Hamidreza: I can’t speak for the postmodern left but I can say there are problems with social workers who can be overwhelmed by Eastern hospitality. They decide the house is so clean and well-kept, and the welcome so warm, that the girls can’t possibly be at risk there…
If you could keep your eyes properly focused I’d take off my cutesy, wootsy little apron and stand high heel to shoulder with any religious professor willing to take me on in a debate.

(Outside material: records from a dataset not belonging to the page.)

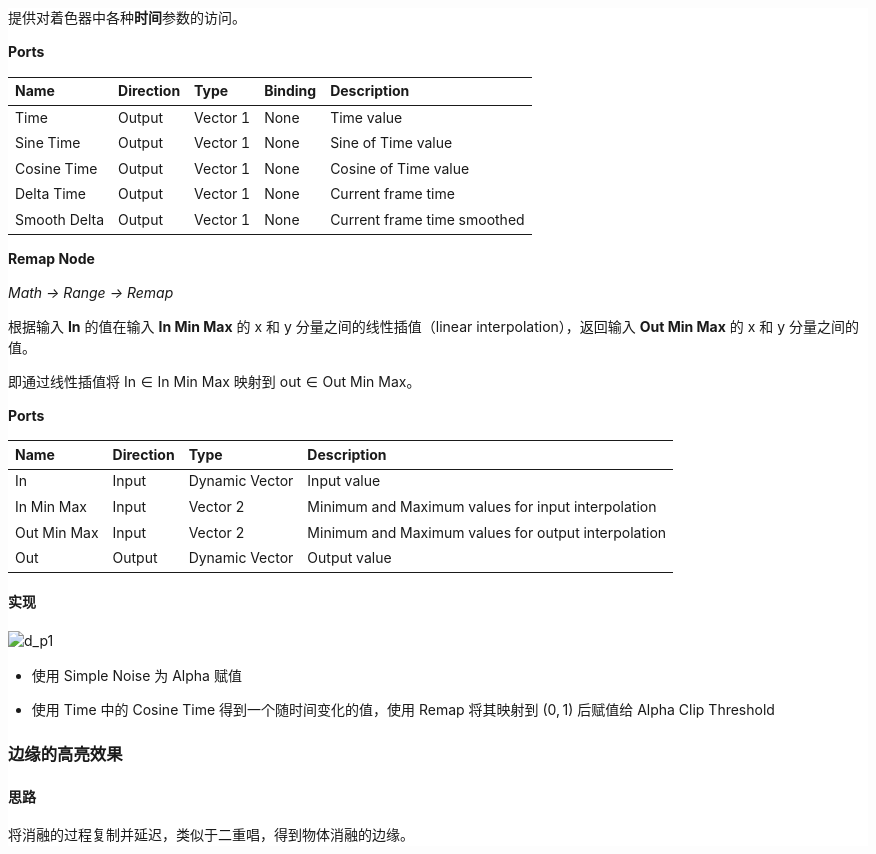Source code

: 提供对着色器中各种**时间**参数的访问。

**Ports**

| Name         | Direction | Type     | Binding | Description                 |
| :----------- | :-------- | :------- | :------ | :-------------------------- |
| Time         | Output    | Vector 1 | None    | Time value                  |
| Sine Time    | Output    | Vector 1 | None    | Sine of Time value          |
| Cosine Time  | Output    | Vector 1 | None    | Cosine of Time value        |
| Delta Time   | Output    | Vector 1 | None    | Current frame time          |
| Smooth Delta | Output    | Vector 1 | None    | Current frame time smoothed |



**Remap Node**

*Math $\rightarrow$ Range $\rightarrow$ Remap*

根据输入 **In** 的值在输入 **In Min Max** 的 x 和 y 分量之间的线性插值（linear interpolation），返回输入 **Out Min Max** 的 x 和 y 分量之间的值。

即通过线性插值将 $\text{In}\in\text{In Min Max}$ 映射到 $\text{out}\in\text{Out Min Max}$。

**Ports**

| Name        | Direction | Type           | Description                                         |
| :---------- | :-------- | :------------- | :-------------------------------------------------- |
| In          | Input     | Dynamic Vector | Input value                                         |
| In Min Max  | Input     | Vector 2       | Minimum and Maximum values for input interpolation  |
| Out Min Max | Input     | Vector 2       | Minimum and Maximum values for output interpolation |
| Out         | Output    | Dynamic Vector | Output value                                        |



#### 实现



![d_p1]({{site.url}}\assets\shader-graph-basic\dissolve_p1.jpg)



- 使用 Simple Noise 为 Alpha 赋值

- 使用 Time 中的 Cosine Time 得到一个随时间变化的值，使用 Remap 将其映射到 $(0,1)$ 后赋值给 Alpha Clip Threshold



### 边缘的高亮效果

#### 思路

将消融的过程复制并延迟，类似于二重唱，得到物体消融的边缘。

It is shortsighted of you to assume ANYTHING about a sweet, southern skeptical mama. tsk tsk…*goes back to baking cookies…pfft
http://www.examiner.com/x-32296-Montgomery-Freethought-Examiner~y2009m12d9-Ill-take-a-little-Carnegie-with-my-Pharyngula
G, snap – I worked up a whole little essay on adjectival feminism in my head (while on a walk) that day. Just haven’t written it yet! I’m tempted to do a miniature version and post it to the list.
Hey Amanda I wasn’t assuming anything about you, I was criticizing the way Prothero described you! I really really really hate the way women get summed up as “moms” or “grandmothers” in the media in a way that is much rarer than it is with men, and I really hate the way that is then used to imply that this woman is ok and acceptable and safe because she is a “mom.”
Ophelia–this one gets my vote for “Best Blog Entry Caption EVER.”